### Short problem
Copy out all of the records below, switching each "common name" to "vernacular name" and keeping everything else the same.

----

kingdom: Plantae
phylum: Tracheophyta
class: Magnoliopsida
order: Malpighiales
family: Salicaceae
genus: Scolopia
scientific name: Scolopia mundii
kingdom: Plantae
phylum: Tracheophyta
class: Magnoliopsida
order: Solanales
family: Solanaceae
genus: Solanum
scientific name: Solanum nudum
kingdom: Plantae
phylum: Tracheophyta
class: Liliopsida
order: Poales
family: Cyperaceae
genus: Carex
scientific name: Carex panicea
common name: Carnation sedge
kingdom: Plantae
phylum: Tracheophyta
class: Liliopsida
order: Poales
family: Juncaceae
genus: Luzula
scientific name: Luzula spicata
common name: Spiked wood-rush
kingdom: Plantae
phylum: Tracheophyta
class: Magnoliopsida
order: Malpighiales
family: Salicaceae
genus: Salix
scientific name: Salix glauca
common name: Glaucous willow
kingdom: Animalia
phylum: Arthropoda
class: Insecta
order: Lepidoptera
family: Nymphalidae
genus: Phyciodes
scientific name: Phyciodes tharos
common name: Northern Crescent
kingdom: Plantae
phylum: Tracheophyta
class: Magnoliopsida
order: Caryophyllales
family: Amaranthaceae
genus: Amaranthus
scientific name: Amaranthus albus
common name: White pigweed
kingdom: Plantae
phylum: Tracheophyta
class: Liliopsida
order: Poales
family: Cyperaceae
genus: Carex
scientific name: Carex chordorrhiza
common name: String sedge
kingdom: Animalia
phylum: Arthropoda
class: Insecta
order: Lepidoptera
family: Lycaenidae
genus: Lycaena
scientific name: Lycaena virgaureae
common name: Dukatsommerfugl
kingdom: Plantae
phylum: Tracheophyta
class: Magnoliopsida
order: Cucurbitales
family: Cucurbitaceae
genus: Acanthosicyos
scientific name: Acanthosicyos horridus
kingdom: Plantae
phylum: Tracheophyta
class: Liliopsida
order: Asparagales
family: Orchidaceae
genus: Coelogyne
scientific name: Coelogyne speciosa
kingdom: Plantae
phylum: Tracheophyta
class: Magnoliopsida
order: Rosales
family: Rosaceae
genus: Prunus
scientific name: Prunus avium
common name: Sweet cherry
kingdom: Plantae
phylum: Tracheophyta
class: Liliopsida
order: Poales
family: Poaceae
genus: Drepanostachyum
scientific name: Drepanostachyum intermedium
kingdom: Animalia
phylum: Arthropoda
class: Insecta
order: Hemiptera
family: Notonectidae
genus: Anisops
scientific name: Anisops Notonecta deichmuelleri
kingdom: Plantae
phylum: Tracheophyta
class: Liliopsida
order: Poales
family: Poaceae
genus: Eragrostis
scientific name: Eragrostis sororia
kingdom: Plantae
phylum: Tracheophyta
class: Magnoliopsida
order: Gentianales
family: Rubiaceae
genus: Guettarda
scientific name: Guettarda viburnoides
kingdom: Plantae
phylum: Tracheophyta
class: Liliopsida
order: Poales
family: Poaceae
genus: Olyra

----

### Answer to this task
kingdom: Plantae
phylum: Tracheophyta
class: Magnoliopsida
order: Malpighiales
family: Salicaceae
genus: Scolopia
scientific name: Scolopia mundii
kingdom: Plantae
phylum: Tracheophyta
class: Magnoliopsida
order: Solanales
family: Solanaceae
genus: Solanum
scientific name: Solanum nudum
kingdom: Plantae
phylum: Tracheophyta
class: Liliopsida
order: Poales
family: Cyperaceae
genus: Carex
scientific name: Carex panicea
vernacular name: Carnation sedge
kingdom: Plantae
phylum: Tracheophyta
class: Liliopsida
order: Poales
family: Juncaceae
genus: Luzula
scientific name: Luzula spicata
vernacular name: Spiked wood-rush
kingdom: Plantae
phylum: Tracheophyta
class: Magnoliopsida
order: Malpighiales
family: Salicaceae
genus: Salix
scientific name: Salix glauca
vernacular name: Glaucous willow
kingdom: Animalia
phylum: Arthropoda
class: Insecta
order: Lepidoptera
family: Nymphalidae
genus: Phyciodes
scientific name: Phyciodes tharos
vernacular name: Northern Crescent
kingdom: Plantae
phylum: Tracheophyta
class: Magnoliopsida
order: Caryophyllales
family: Amaranthaceae
genus: Amaranthus
scientific name: Amaranthus albus
vernacular name: White pigweed
kingdom: Plantae
phylum: Tracheophyta
class: Liliopsida
order: Poales
family: Cyperaceae
genus: Carex
scientific name: Carex chordorrhiza
vernacular name: String sedge
kingdom: Animalia
phylum: Arthropoda
class: Insecta
order: Lepidoptera
family: Lycaenidae
genus: Lycaena
scientific name: Lycaena virgaureae
vernacular name: Dukatsommerfugl
kingdom: Plantae
phylum: Tracheophyta
class: Magnoliopsida
order: Cucurbitales
family: Cucurbitaceae
genus: Acanthosicyos
scientific name: Acanthosicyos horridus
kingdom: Plantae
phylum: Tracheophyta
class: Liliopsida
order: Asparagales
family: Orchidaceae
genus: Coelogyne
scientific name: Coelogyne speciosa
kingdom: Plantae
phylum: Tracheophyta
class: Magnoliopsida
order: Rosales
family: Rosaceae
genus: Prunus
scientific name: Prunus avium
vernacular name: Sweet cherry
kingdom: Plantae
phylum: Tracheophyta
class: Liliopsida
order: Poales
family: Poaceae
genus: Drepanostachyum
scientific name: Drepanostachyum intermedium
kingdom: Animalia
phylum: Arthropoda
class: Insecta
order: Hemiptera
family: Notonectidae
genus: Anisops
scientific name: Anisops Notonecta deichmuelleri
kingdom: Plantae
phylum: Tracheophyta
class: Liliopsida
order: Poales
family: Poaceae
genus: Eragrostis
scientific name: Eragrostis sororia
kingdom: Plantae
phylum: Tracheophyta
class: Magnoliopsida
order: Gentianales
family: Rubiaceae
genus: Guettarda
scientific name: Guettarda viburnoides
kingdom: Plantae
phylum: Tracheophyta
class: Liliopsida
order: Poales
family: Poaceae
genus: Olyra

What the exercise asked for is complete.